I used to be sad at bedtime on December 25th. I would prolong it as much as possible, and try not to fall asleep. Because once I closed my eyes, Christmas would be over.
It’s 12:45am. By all technicalities, Christmas is finished. And from an outsiders view, I should be glad. The day didn’t exactly go as planned. I spent a good deal of the biggest holiday of the year alone. But it isn’t all that simple.
Sure, I thought about home-cooked turkey and mashed potatoes as I warmed up my frozen lasagna. But it was veggie lasagna from Trader Joe’s- something I haven’t tried before. It was tasty! And last night, we had tamales and rice and beans. And this morning, I enjoyed a delicious pancake breakfast with some of Sophia’s family. So I wasn’t lacking in the food area.
All the places I tried to volunteer were already full. That’s a pretty good problem to have. My goal is to volunteer during the regular year in 2011. And it turned out that I was wiped out from not sleeping last night, so using the afternoon to take a nap was the loveliest gift-to-self…..

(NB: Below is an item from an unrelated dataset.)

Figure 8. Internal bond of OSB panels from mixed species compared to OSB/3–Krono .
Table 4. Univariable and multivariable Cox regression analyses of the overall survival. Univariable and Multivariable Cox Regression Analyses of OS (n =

Thanks to Verizon, I chatted with various members of my family. And last night, Sophia’s family included me in their Christmas celebration- just like every other year since I moved to California. There was a morning service at WorkChurch, but it didn’t involve any kid activities (tomorrow is another story, haha). I began the day worshipping the Savior who loves us…. so much as to be born in a barn for the ultimate purpose of a cruel death in exchange for our freedom. We miss that when we blaze through the familiar plot points of the nativity story. And taking the long way home meant driving down the coast as the sun sparkled on ocean water.
So yes, it was a quiet day. Yes, I spent a lot of the evening working to prepare for WorkChurch tomorrow. But I also enjoyed a quiet night with Kelly, tasted her mom’s delicious mashed potatoes, and ate a couple of Christmas cookies. And in case you were wondering, we closed the Daily Christmas Film Festival with “National Lampoon’s Christmas Vacation”.
As I close my eyes on December 25th, my heart is full of a variety of complex feelings. But incredibly, at this moment, sadness is not included. Besides, now we can look forward to New Year’s Eve…. and if the excitement of 2010 is any indication, 2011 is going to be quite an adventure.